Ellis County commissioners sent the 2019 budget back to department directors with directions to cut 1 percent from their requests in hopes of putting a stop to what commissioners called a trend of spending more money than the county brings in.

Commissioner Barb Wasinger noted the proposed operating budget lists expenditures of more than $2 million over the budgeted revenue. Commisioners said it was a trend over the last several years, and that needs to be changed.

“We just can’t do this. You can’t do this with your household budget and you just can’t raise the mill levy to cover the fact we’re spending more than we’re bringing in,” she said.

Wasinger said she realized it might not be possible to eliminate that $2 million difference without “decimating” departments, but suggested some cuts to reduce the amount.

“I hate to pick on public works, but why are we operating 12 graders?” she asked. “Could we go down to 11?”

County Administrator Phil Smith-Hanes said the county has 15 road graders that work 12 routes. Commission Chairman Dean Haselhorst also suggested reducing the number of graders and also using equipment longer.

“Do we have to buy a new dump truck just because the motor goes out?” he said.

Smith-Hanes said reducing equipment purchases will not affect the department’s operating budget, however.

“This is the conversation we had last week. Equipment is different from operations. Just getting rid of a grader will not save you operating costs,” he said.

Items such as staffing and fuel are included in the department’s operating costs, he said.

A hiring freeze was discussed, but Commissioner Marcy McClellan said that would not provide immediate savings with few positions open at this time.

Wasinger suggested reducing expenditures would have to be “death by a thousand cuts” — making changes such as scanning and emailing documents rather than printing them out and mailing, or not putting paychecks in envelopes when they are direct deposit.

Smith-Hanes said while the expenditures are about $2.4 million more than projected revenue, it will balance with the amount of expected cash carryover. He also noted the commissioners are on a deadline.

“I will say the departments in this organization have a good track record of not spending everything that’s budgeted for them. So I agree with Commissioner Wasinger that this a long-term trend, but it was a trend we discussed when we talked about the financial forecast back in February, and we’re here in July. It would be very difficult to change that trajectory in the next week,” he said.

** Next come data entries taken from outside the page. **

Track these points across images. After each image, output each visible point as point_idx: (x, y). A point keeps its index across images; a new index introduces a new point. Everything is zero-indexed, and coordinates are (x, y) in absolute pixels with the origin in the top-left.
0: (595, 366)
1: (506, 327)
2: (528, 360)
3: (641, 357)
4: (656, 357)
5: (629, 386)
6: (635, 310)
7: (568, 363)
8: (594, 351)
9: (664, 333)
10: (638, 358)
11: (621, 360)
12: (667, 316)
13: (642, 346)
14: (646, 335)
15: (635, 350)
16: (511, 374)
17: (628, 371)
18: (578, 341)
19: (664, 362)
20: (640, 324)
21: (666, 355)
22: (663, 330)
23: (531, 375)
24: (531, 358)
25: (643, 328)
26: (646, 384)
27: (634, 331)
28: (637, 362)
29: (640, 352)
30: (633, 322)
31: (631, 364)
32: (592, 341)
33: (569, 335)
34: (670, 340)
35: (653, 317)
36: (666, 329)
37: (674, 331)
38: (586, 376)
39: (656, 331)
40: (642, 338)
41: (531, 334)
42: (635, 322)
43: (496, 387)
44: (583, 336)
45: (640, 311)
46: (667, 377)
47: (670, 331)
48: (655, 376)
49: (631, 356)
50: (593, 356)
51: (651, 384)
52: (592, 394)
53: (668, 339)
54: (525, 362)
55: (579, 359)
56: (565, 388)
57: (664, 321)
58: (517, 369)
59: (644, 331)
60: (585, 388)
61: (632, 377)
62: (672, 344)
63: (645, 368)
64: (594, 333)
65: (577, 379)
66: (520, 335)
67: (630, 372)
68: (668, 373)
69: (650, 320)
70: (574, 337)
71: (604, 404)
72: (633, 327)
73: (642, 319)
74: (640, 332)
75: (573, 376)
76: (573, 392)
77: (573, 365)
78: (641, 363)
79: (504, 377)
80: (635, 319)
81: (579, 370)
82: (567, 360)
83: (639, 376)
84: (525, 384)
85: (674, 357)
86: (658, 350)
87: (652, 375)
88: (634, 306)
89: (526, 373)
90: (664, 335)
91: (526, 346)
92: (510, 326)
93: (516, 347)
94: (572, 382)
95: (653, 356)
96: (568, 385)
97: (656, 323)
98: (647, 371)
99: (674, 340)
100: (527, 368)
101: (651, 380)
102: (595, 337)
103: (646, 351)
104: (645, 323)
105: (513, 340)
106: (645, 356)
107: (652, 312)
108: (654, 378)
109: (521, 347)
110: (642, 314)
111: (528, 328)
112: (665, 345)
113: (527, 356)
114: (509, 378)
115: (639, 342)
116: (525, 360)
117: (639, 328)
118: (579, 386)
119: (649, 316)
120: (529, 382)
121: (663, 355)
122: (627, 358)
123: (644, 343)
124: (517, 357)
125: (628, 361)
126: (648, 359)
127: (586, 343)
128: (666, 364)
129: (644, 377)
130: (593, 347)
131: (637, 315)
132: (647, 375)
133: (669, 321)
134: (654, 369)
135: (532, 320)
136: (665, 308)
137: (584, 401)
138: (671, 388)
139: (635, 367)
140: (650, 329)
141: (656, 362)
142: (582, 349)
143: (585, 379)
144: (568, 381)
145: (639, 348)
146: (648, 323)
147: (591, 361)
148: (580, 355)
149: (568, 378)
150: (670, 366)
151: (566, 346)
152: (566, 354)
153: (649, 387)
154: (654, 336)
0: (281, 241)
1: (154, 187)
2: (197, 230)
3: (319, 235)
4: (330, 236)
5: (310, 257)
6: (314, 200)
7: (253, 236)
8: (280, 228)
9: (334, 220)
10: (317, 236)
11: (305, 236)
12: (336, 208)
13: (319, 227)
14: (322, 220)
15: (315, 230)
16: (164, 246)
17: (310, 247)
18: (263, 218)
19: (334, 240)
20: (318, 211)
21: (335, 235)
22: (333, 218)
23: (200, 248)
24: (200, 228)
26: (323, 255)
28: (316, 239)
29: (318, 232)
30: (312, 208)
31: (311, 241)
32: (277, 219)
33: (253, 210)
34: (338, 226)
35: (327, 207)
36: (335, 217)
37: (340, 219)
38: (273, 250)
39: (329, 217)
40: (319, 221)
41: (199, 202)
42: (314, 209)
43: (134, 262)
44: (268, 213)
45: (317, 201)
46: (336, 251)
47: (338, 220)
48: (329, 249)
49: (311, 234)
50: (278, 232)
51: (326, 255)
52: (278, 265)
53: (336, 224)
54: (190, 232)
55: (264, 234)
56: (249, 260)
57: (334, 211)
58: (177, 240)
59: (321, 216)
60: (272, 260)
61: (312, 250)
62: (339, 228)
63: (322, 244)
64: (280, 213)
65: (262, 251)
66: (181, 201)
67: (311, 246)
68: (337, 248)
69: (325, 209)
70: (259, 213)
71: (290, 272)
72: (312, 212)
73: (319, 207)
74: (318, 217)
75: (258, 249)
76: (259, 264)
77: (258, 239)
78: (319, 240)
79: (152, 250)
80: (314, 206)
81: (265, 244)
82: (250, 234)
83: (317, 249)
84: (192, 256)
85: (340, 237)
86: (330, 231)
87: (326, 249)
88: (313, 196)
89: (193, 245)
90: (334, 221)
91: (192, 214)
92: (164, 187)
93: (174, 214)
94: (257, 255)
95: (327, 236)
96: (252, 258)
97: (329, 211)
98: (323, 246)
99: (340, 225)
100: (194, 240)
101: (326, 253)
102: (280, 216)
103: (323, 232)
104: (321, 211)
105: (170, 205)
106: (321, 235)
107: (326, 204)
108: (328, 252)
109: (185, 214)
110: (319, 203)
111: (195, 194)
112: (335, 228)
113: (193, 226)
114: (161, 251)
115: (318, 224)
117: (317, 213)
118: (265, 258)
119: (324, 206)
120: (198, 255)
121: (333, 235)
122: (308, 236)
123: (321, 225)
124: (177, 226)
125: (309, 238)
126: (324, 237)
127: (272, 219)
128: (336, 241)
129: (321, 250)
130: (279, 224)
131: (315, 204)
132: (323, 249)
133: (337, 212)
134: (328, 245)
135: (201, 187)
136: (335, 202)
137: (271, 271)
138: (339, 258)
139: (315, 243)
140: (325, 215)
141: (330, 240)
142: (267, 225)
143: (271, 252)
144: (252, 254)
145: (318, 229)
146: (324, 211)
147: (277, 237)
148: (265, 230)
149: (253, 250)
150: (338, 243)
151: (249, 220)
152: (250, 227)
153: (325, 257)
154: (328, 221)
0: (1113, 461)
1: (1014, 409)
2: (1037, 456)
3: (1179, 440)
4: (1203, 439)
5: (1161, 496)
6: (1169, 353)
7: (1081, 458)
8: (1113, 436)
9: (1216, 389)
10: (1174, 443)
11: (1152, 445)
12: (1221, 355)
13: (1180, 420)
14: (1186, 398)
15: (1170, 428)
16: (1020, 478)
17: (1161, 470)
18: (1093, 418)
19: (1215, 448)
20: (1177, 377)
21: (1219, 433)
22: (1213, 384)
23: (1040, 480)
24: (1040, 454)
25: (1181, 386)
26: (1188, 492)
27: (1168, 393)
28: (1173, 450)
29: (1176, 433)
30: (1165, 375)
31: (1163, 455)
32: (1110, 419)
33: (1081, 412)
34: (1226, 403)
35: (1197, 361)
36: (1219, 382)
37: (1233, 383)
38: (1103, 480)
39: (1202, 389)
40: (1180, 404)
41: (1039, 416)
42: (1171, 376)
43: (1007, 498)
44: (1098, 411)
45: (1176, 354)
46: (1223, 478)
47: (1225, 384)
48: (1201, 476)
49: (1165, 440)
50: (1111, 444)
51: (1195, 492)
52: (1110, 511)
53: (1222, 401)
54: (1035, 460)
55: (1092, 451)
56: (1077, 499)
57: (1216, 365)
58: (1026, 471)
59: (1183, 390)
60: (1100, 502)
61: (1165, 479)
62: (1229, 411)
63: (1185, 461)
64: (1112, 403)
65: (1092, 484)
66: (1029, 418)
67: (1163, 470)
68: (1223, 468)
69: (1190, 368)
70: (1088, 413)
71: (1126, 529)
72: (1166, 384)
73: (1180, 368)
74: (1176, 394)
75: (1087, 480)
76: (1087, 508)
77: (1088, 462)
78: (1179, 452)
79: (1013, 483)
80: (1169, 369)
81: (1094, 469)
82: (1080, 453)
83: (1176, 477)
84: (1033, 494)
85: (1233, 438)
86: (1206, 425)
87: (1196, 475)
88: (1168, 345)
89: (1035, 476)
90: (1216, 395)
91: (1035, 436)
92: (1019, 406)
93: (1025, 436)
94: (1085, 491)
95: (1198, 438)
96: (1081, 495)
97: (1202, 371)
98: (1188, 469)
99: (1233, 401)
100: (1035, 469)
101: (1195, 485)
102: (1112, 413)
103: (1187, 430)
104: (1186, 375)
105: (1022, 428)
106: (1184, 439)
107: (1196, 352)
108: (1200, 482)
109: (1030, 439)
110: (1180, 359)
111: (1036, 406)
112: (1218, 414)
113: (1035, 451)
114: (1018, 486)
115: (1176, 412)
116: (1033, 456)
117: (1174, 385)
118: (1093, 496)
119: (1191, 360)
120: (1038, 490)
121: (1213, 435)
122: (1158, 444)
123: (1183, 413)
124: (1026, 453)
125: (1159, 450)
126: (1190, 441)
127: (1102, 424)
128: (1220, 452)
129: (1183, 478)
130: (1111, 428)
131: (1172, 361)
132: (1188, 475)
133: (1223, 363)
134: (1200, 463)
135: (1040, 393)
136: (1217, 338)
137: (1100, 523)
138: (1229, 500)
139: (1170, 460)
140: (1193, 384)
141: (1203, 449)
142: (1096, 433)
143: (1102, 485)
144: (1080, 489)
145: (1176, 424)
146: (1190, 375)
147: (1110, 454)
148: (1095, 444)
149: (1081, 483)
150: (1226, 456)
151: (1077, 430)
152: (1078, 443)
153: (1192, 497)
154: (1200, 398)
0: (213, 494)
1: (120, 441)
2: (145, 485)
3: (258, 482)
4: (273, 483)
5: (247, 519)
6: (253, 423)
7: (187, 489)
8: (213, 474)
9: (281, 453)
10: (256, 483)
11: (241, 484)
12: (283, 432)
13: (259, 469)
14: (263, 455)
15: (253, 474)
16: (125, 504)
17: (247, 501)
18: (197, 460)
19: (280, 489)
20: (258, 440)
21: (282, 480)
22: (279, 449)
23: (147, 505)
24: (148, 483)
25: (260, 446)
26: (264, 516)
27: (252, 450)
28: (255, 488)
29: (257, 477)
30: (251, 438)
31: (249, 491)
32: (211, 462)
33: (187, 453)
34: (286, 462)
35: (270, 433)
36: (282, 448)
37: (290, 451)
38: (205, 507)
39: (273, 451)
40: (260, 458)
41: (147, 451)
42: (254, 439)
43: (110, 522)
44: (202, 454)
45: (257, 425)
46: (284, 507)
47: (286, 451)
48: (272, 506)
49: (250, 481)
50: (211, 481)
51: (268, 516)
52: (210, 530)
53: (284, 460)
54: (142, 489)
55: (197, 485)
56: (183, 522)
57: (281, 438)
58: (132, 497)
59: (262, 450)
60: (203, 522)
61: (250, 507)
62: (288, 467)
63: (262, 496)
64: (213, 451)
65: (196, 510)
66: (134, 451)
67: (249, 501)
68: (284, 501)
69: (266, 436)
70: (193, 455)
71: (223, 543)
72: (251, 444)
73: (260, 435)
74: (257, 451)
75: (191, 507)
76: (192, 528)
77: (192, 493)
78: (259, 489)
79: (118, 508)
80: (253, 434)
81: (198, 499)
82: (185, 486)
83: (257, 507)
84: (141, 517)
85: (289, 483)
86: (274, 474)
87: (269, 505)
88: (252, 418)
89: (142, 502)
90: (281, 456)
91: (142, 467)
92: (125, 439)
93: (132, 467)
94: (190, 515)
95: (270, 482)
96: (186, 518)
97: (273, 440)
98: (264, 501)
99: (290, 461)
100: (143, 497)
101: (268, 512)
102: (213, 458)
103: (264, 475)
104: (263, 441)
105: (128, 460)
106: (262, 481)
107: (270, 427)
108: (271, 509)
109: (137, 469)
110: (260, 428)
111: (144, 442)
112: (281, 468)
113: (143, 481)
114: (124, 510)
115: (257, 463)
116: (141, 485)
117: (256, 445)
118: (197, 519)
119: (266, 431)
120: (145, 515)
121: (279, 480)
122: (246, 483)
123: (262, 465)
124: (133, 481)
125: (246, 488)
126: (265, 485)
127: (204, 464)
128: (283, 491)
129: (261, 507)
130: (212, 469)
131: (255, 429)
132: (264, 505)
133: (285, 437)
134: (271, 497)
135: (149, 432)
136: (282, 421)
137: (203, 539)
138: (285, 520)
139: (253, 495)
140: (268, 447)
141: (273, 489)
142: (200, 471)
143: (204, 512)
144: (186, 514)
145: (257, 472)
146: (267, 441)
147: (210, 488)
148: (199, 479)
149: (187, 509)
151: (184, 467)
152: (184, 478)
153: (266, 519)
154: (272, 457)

Commissioners must give direction by next Monday for the proposed budget to be published in order for the budget hearing to be conducted Aug. 6.

Once published, the budget cannot increase, but can decrease. State law requires county budgets to be approved by Aug. 25.

Smith-Hanes also asked for specific directions from the commission.

“I have to ask what staff is being asked to do. Do you have a number in mind? My fear is if you say to me, ‘Hey, go back and talk to department heads about what they can cut,’ the response is going to be $12.75.

“Honestly, staff has brought you what you have asked for to this point. If you’re asking for something different in the next week, I would like to know what it is you’re asking for so that we have a shot at achieving that,” he said.

“Cutting back 2, 3 percent, is there a way to do that?” Wasinger asked. “Something has to change. I don’t know how to be more clear. It’s frightening.”

She then proposed a 1 percent cut.

“Something just has to be done. If they want us to do it, that’s fine, but I hate to do this willy nilly,” she said.